The document had been prepared by a UN drafting committee, led by Eleanor Roosevelt, wife of deceased former US president Franklin D. Roosevelt. Its principal authors were the jurists John Peters Humphrey from Canada and René Cassin from France. The document is notable for its universalism, enumerating rights that are not limited to a country or people but are applicable to all. And the thrust of what is outlined makes clear that it is governments that pose the greatest potential threat to the civil liberties and democratic rights of the population.

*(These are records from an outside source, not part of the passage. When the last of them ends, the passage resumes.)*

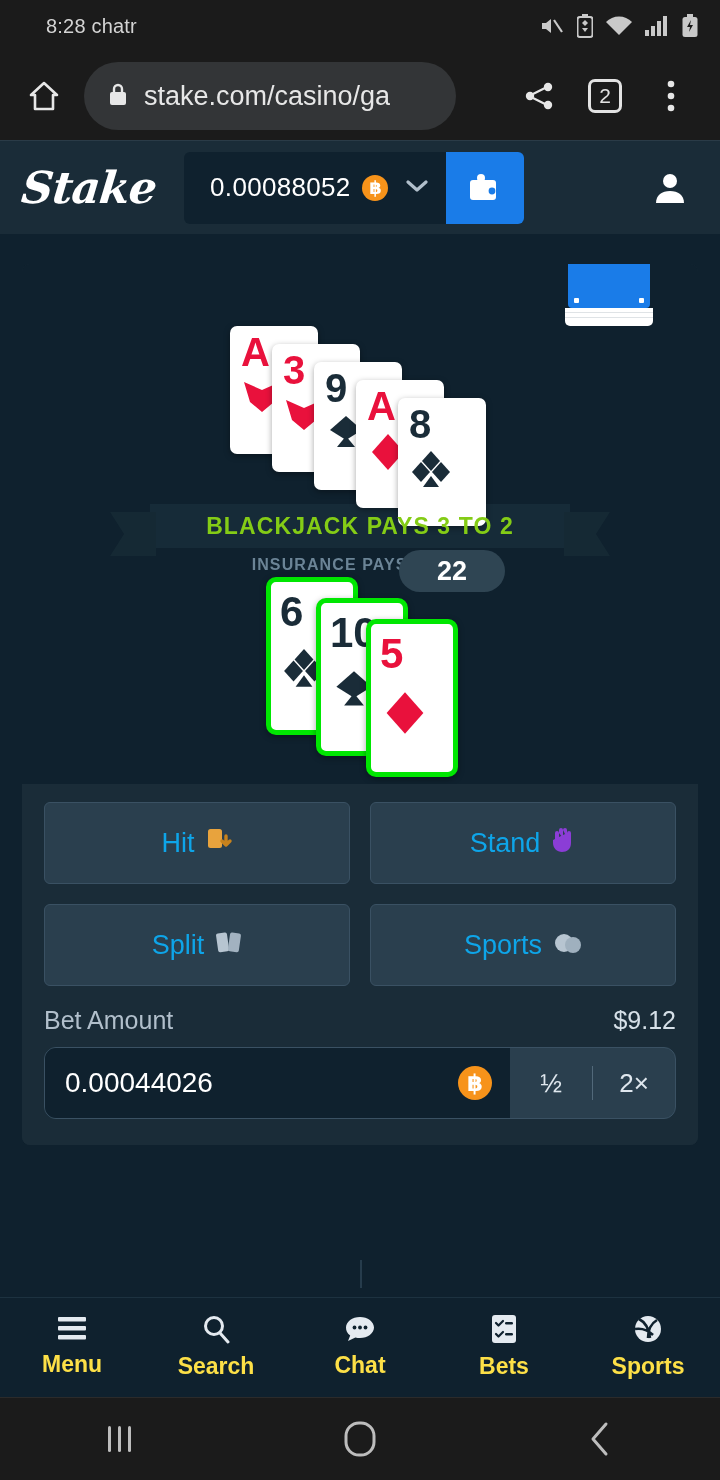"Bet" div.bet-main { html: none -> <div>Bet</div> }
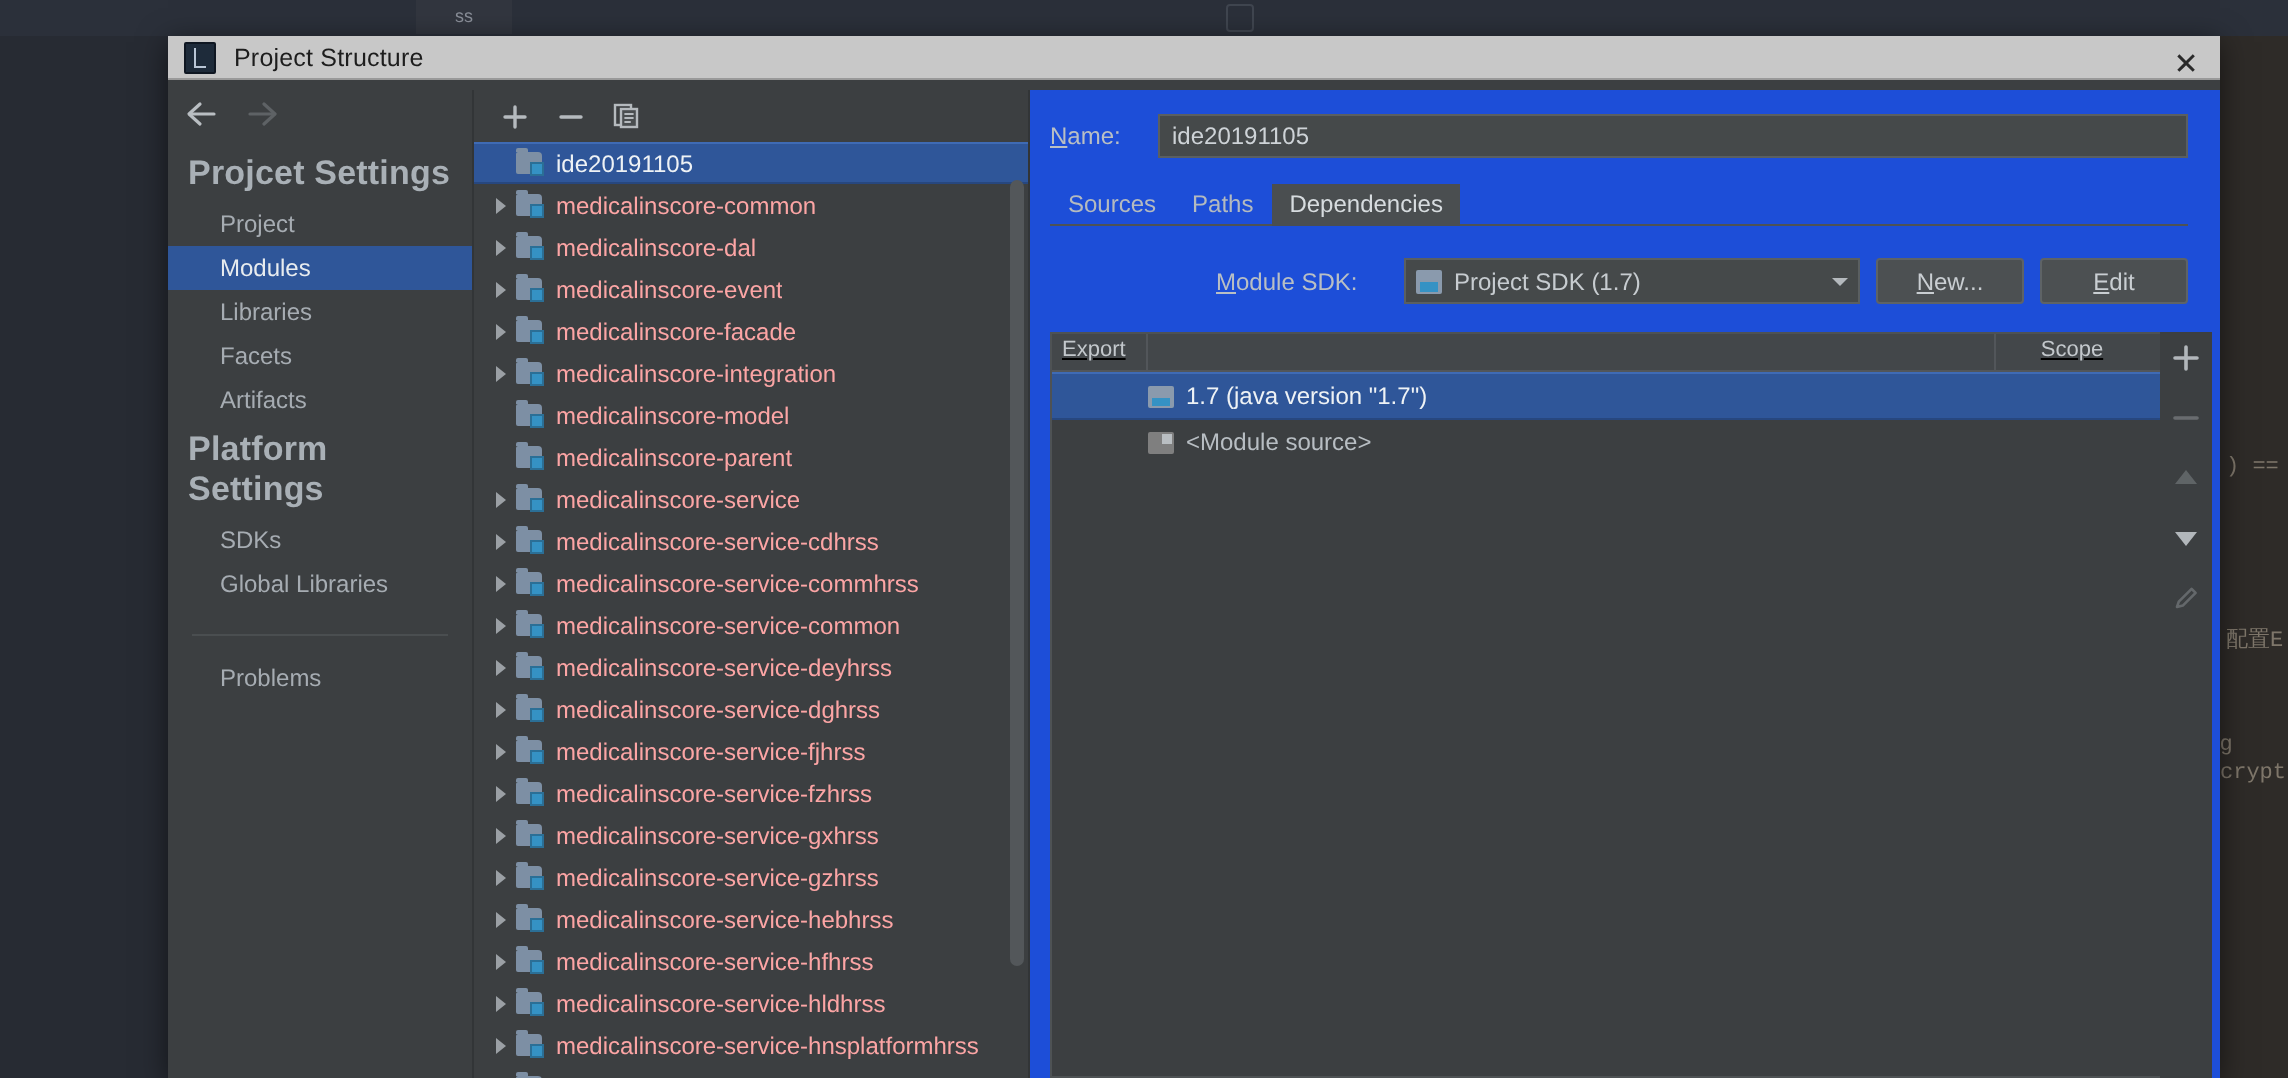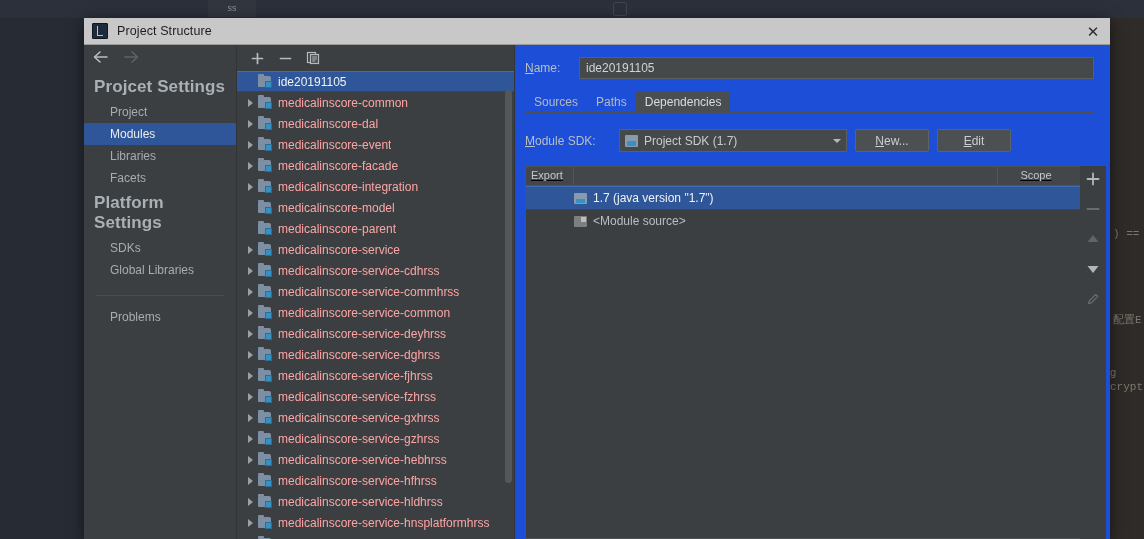"Project Structure" .dlg-titlebar { height: 27px -> 22px }
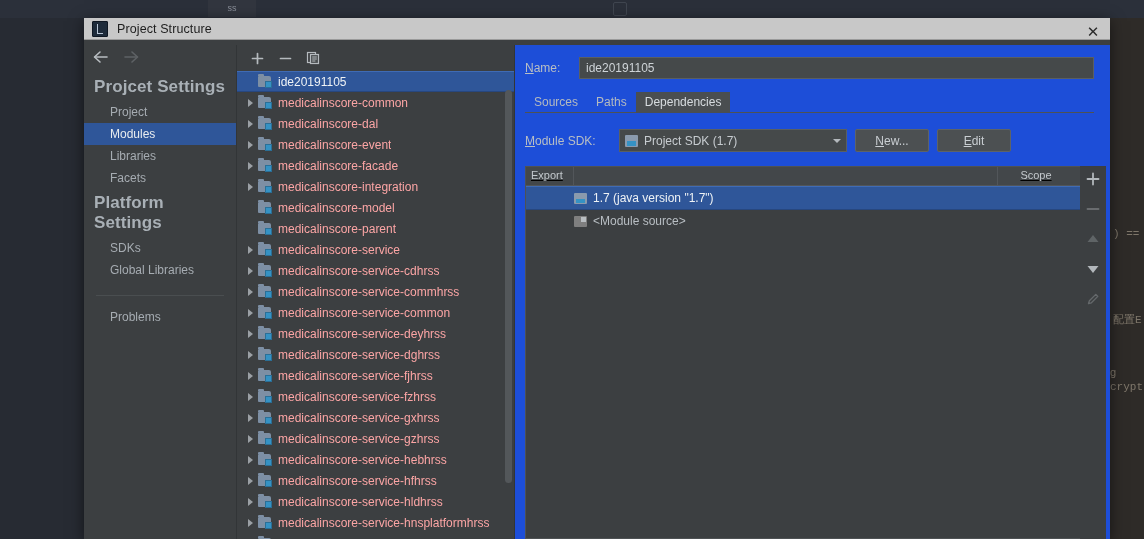"Module SDK:" .sdk-row { justify-content: none -> flex-end }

The UDHR, however, was essentially a “humanitarian” mask on the new imperialist order that the US was seeking to entrench following the war, including through the establishment of international mechanisms such as the UN. Eleanor Roosevelt and others would emphasize that the document was entirely non-binding, could not be enforced and that what it outlined was essentially aspirational.
The six countries in the Soviet bloc abstained on the resolution, as did South Africa, then under apartheid rule, and the absolutist monarchy of Saudi Arabia.
Some of the rights, such as “to free choice of employment, to just and favorable conditions of work and to protection against unemployment,” inherently cannot be established under capitalism, based as it is on the exploitation of the working class. The various civil liberties outlined by the document were and have continuously been under assault by the ruling elites, presiding over a social order in its death agony.
As it adopted the declaration, the UN was already sanctioning major imperialist crimes. That included the establishment of Israel in 1948, as an imperialist beachhead in the Middle East, through the violent expulsion of the Palestinians. The US was engaged in an increasingly aggressive Cold War against the Soviet Union, which saw Washington allied with militarist and fascistic forces, from the warlordist Kuomintang in China to Nazi collaborators in Greece. Domestically, the US government was carrying out a sweeping crackdown on civil liberties through the McCarthyite witch-hunts.
100 years ago: Brecht play banned by Leipzig authorities
On December 8, 1923, Bertolt Brecht’s full-length play, Baal, was performed in the Altestheater in Leipzig, Germany. The play had been enthusiastically welcomed by half the audience and condemned by the other half. It created a scandal and was banned by the city’s mayor after the first performance, who also reprimanded the play’s director, Alwin Kronacher. One reviewer, Alfred Kerr, summed up the production as: “Liquor, liquor, liquor, naked, naked, naked women.'
Brecht wrote the play when he was 20 years old in the spring of 1918, toward the close of the First World War and in the last days of the German Empire. The play concerns a dissolute young writer named Baal who puts food, alcohol and sex before his literary ambitions.
As one critic has noted, “Baal urges positive acceptance of the transitoriness, ugliness and so-called evil of life as sources of pleasure, amusement and heightened awareness. Brecht’s presentation of Baal’s life aims to unhinge our normal moral judgements.”
The play’s rehearsals had, in fact, been chaotic and often drunken. Brecht intruded on the director’s role, and sought to lecture the actors, although, as some confessed, he mesmerized them.
By 1923, nevertheless, the anti-establishment tone of the play struck a chord, both negative and positive. Brecht’s first stage production, In the Jungle of Cities, had been attacked by Nazis in Munich in May, and there was a general uproar in the theater world about the censorship of Baal in Leipzig.